Am 23.10.2010 wird im Rahmen des 8. Internationalen Hodgkin- kongresses in Köln ein Workshop durchgeführt mit dem Titel: „Sozialmedizinische Bedeutung des Fatigue-Syndroms“
Nationale und internationale Experten werden über die sozial- medizinischen Implikationen der tumorbedingten Erschöpfung diskutieren.
Hintergrund des Workshops ist der skandalöse Umstand, dass einer wachsenden Zahl von Langzeitüberlebenden mit einer Fatigueproblematik der Zugang zu Unterstützung und Entlastung erschwert oder sogar unmöglich gemacht wird. Wir wissen, dass bis zu 40% aller geheilten Krebspatienten unter einer Erschöpfung leiden. Viele von ihnen sind nicht in der Lage ihren Beruf auszuüben und verlieren zunehmend auch die soziale Unterstützung. Bei vielen Patienten dauert es, bis sie die Erschöpfung bei sich selber akzeptieren und Hilfe suchen. Von diesem Zeitpunkt bis zur Diagnose eines Fatiguesyndroms vergehen oft Monate. Ist die Diagnose gestellt und lässt sich die Situation nicht verbessern, stellen viele Patienten einen Rentenantrag, und jetzt beginnt der zweite Teil der Odyssee. Viele Gutachter sind mit der Folgestörung Erschöpfung nicht vertraut. Noch weniger kennen die gängigen diagnostischen Verfahren. Damit wird das Begutachtungsverfahren für viele Patienten zur Lotterie.
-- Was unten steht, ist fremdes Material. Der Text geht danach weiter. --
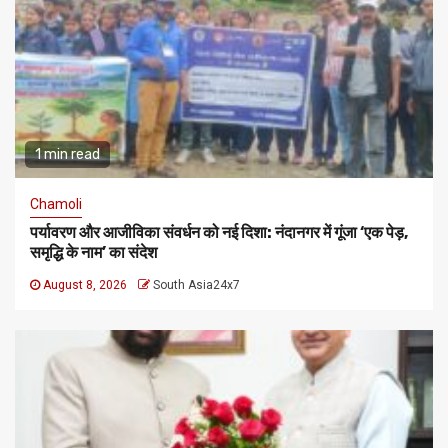
1 min read
Chamoli
पर्यावरण और आजीविका संवर्धन को नई दिशा: नंदानगर में गूंजा ‘एक पेड़,
समृद्धि के नाम’ का संदेश
August 8, 2026
South Asia24x7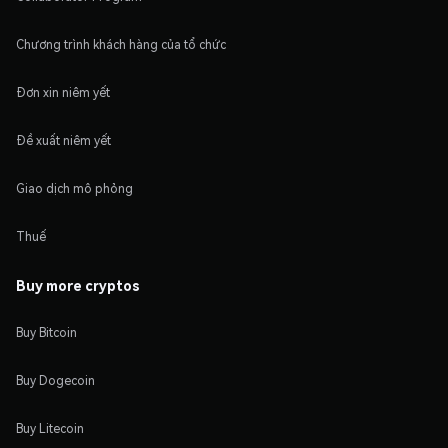
Chương trình khách hàng của tổ chức
Đơn xin niêm yết
Đề xuất niêm yết
Giao dịch mô phỏng
Thuế
Buy more cryptos
Buy Bitcoin
Buy Dogecoin
Buy Litecoin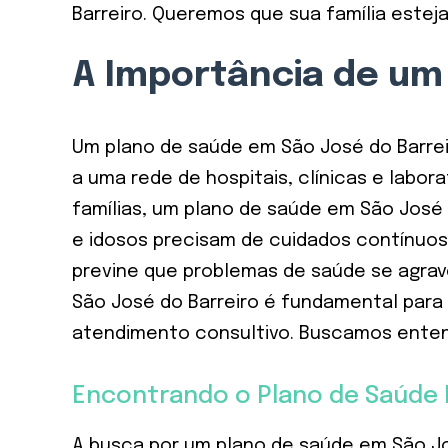
Barreiro. Queremos que sua família esteja
A Importância de um
Um plano de saúde em São José do Barrei
a uma rede de hospitais, clínicas e labo
famílias, um plano de saúde em São José
e idosos precisam de cuidados contínuos.
previne que problemas de saúde se agrav
São José do Barreiro é fundamental para 
atendimento consultivo. Buscamos entend
Encontrando o Plano de Saúde I
A busca por um plano de saúde em São Jo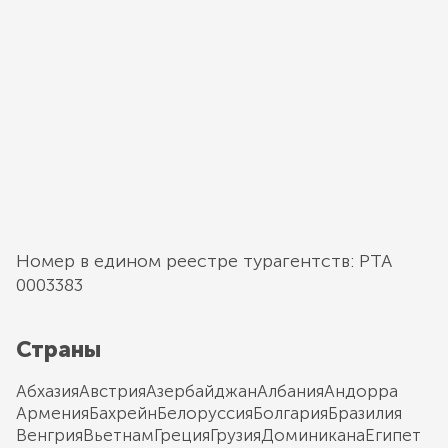
Номер в едином реестре турагентств: РТА
0003383
Страны
Абхазия
Австрия
Азербайджан
Албания
Андорра
Армения
Бахрейн
Белоруссия
Болгария
Бразилия
Венгрия
Вьетнам
Греция
Грузия
Доминикана
Египет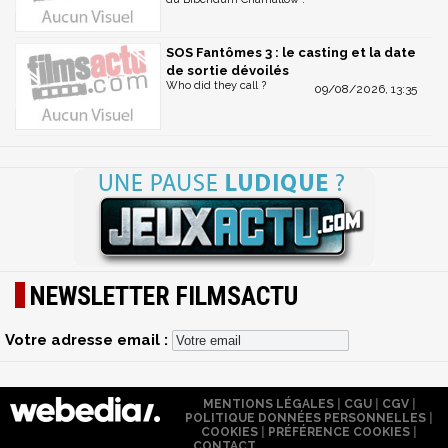
SOS Fantômes 3 : le casting et la date
de sortie dévoilés
Who did they call ?
09/08/2026, 13:35
NEWSLETTER FILMSACTU
Votre adresse email :
MENTIONS LÉGALES
|
CGU
|
CGV
|
POLITIQUE DONNÉES PERSONNELLES
|
COOKIES
|
PRÉFÉRENCE COOKIES
|
CONTACT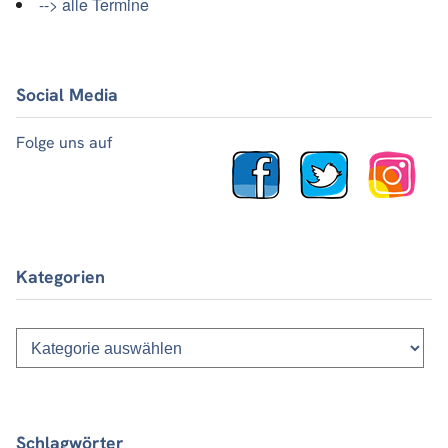
--> alle Termine
Social Media
Folge uns auf
Kategorien
Kategorien
Schlagwörter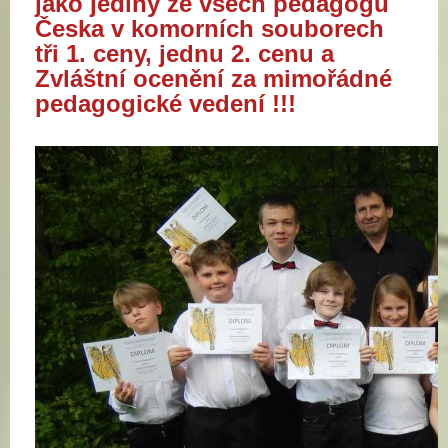
jako jediný ze všech pedagogů
Česka v komorních souborech
tři 1. ceny, jednu 2. cenu a
Zvláštní ocenění za mimořádné
pedagogické vedení !!!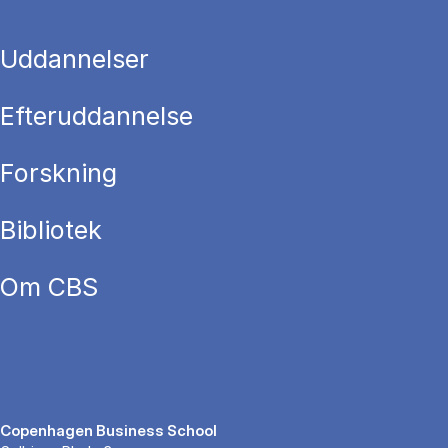
Uddannelser
Efteruddannelse
Forskning
Bibliotek
Om CBS
Copenhagen Business School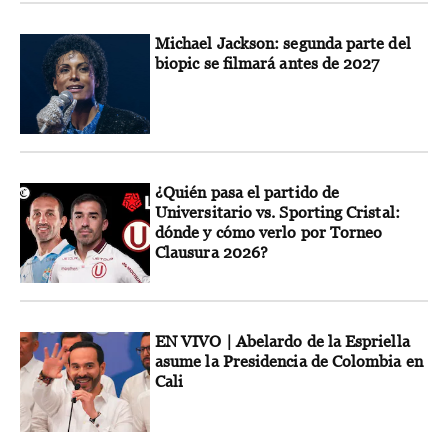
Michael Jackson: segunda parte del
biopic se filmará antes de 2027
¿Quién pasa el partido de
Universitario vs. Sporting Cristal:
dónde y cómo verlo por Torneo
Clausura 2026?
EN VIVO | Abelardo de la Espriella
asume la Presidencia de Colombia en
Cali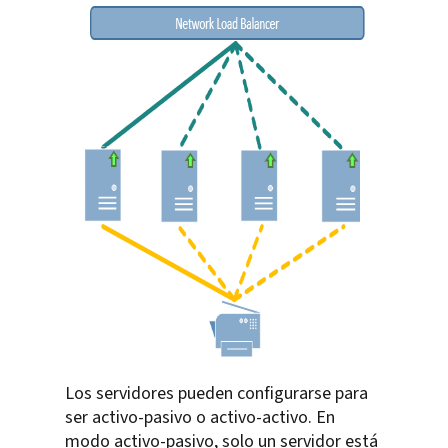
Los servidores pueden configurarse para
ser activo-pasivo o activo-activo. En
modo activo-pasivo, solo un servidor está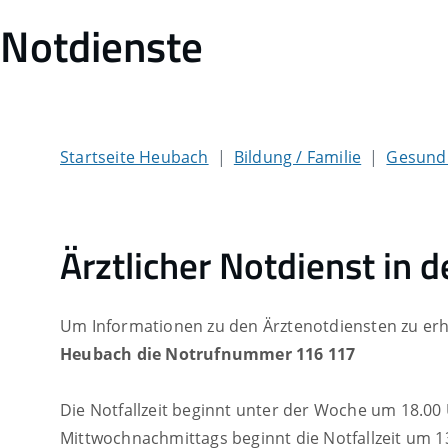
Notdienste
Startseite Heubach
Bildung / Familie
Gesundh
Ärztlicher Notdienst in 
Um Informationen zu den Ärztenotdiensten zu erha
Heubach die Notrufnummer 116 117
Die Notfallzeit beginnt unter der Woche um 18.00
Mittwochnachmittags beginnt die Notfallzeit um 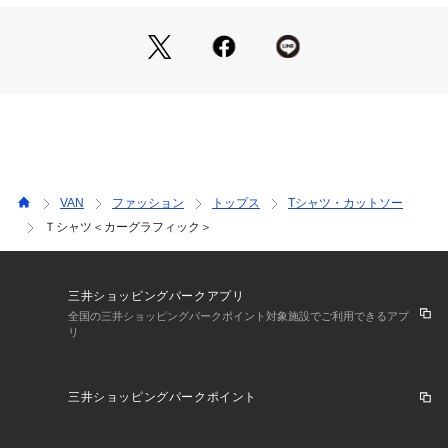
VAN
ファッション
トップス
Tシャツ・カットソー
Ｔシャツ＜カーグラフィック＞
三井ショッピングパークアプリ
全国の三井ショッピングパークポイント対象施設でご利用できるアプ
リ
三井ショッピングパークポイント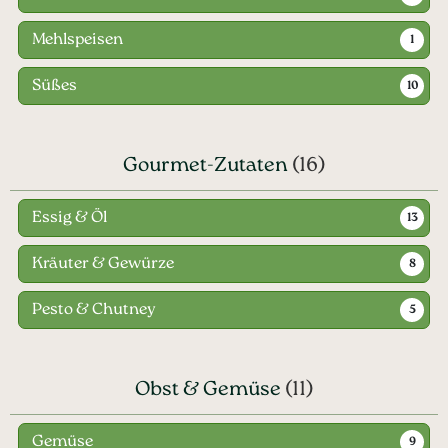
Mehlspeisen
1
Süßes
10
Gourmet-Zutaten
(16)
Essig & Öl
13
Kräuter & Gewürze
8
Pesto & Chutney
5
Obst & Gemüse
(11)
Gemüse
9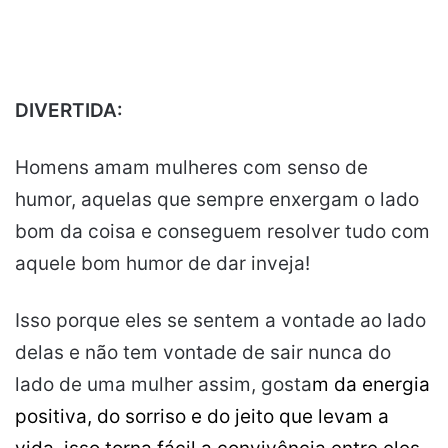
DIVERTIDA:
Homens amam mulheres com senso de
humor, aquelas que sempre enxergam o lado
bom da coisa e conseguem resolver tudo com
aquele bom humor de dar inveja!
Isso porque eles se sentem a vontade ao lado
delas e não tem vontade de sair nunca do
lado de uma mulher assim, gosta
m da
energia
positiva, do sorriso e do jeito que levam a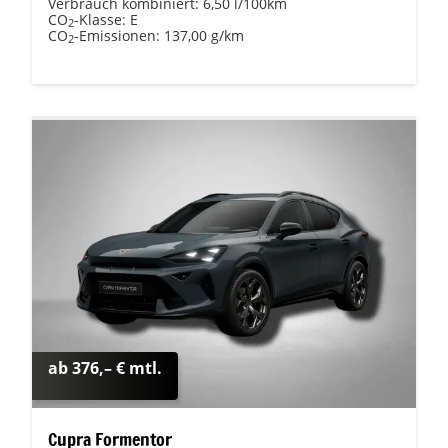
Verbrauch kombiniert:
6,50 l/100km
CO
-Klasse:
E
2
CO
-Emissionen:
137,00 g/km
2
ab 376,– € mtl.
Cupra Formentor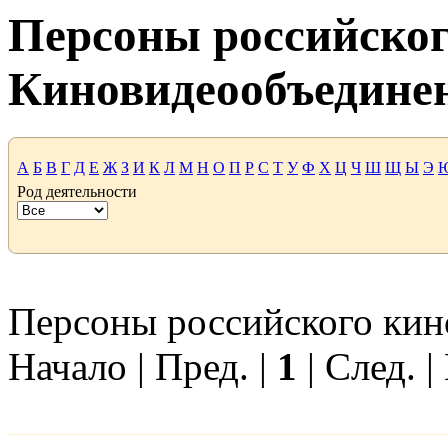
Персоны российског
Киновидеообъедине
А
Б
В
Г
Д
Е
Ж
З
И
К
Л
М
Н
О
П
Р
С
Т
У
Ф
Х
Ц
Ч
Ш
Щ
Ы
Э
Род деятельности
Персоны российского кино
Начало | Пред. |
1
| След. |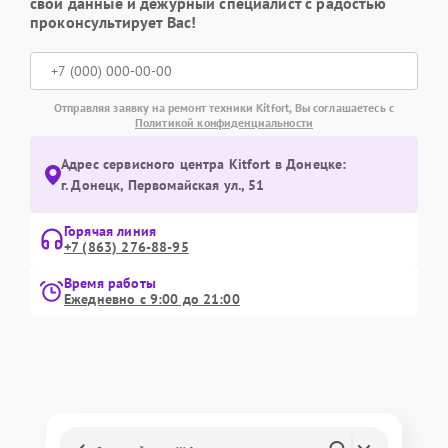
свои данные и дежурный специалист с радостью
проконсультирует Вас!
Отправляя заявку на ремонт техники Kitfort, Вы соглашаетесь с
Политикой конфиденциальности
Адрес сервисного центра Kitfort в Донецке:
г. Донецк, Первомайская ул., 51
Горячая линия
+7 (863) 276-88-95
Время работы
Ежедневно с 9:00 до 21:00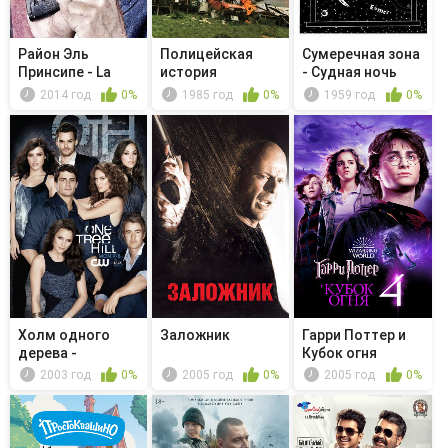
Район Эль
Полицейская
Сумеречная зона
Принсипе - La
история
- Судная ночь
noche más larga
2014 год
0%
1985 год
0%
1959 год
0%
Холм одного
Заложник
Гарри Поттер и
дерева -
Кубок огня
Будущее нас
2003 год
0%
2005 год
0%
2005 год
0%
наст...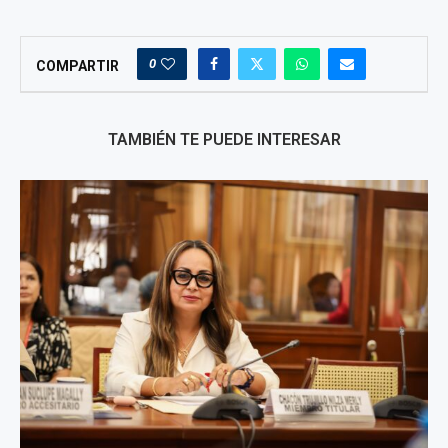
0
COMPARTIR
TAMBIÉN TE PUEDE INTERESAR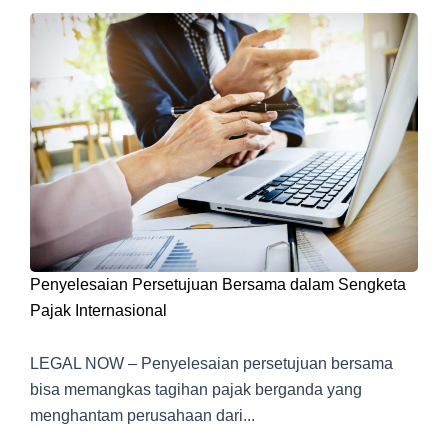
Penyelesaian Persetujuan Bersama dalam Sengketa
Pajak Internasional
LEGAL NOW – Penyelesaian persetujuan bersama
bisa memangkas tagihan pajak berganda yang
menghantam perusahaan dari...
Ein Ziel des Workshop ist es, Standards für Diagnose und für medikamentöse und nicht-medikamentöse Therapien zu erarbeiten. Dieser Leitfaden soll es in Zukunft Behandlern, Gutachtern und Patienten leichter machen, eine gezielte Diagnose zu stellen sowie das Ausmaß der Erkrankung zu erkennen und mögliche Einschränkungen besser abzuschätzen. Ein weiteres Ziel ist es, dass die tumorbedingte Erschöpfung als eigenständige Diagnose in die Internationalen Klassifikation der Erkrankungen (ICD) aufgenommen wird. Im Anschluss an den Workshop werden die Ergebnisse zusammengefasst und auf dieser Webseite veröffentlicht.
Es handelt sich um einen nicht öffentlichen Workshop.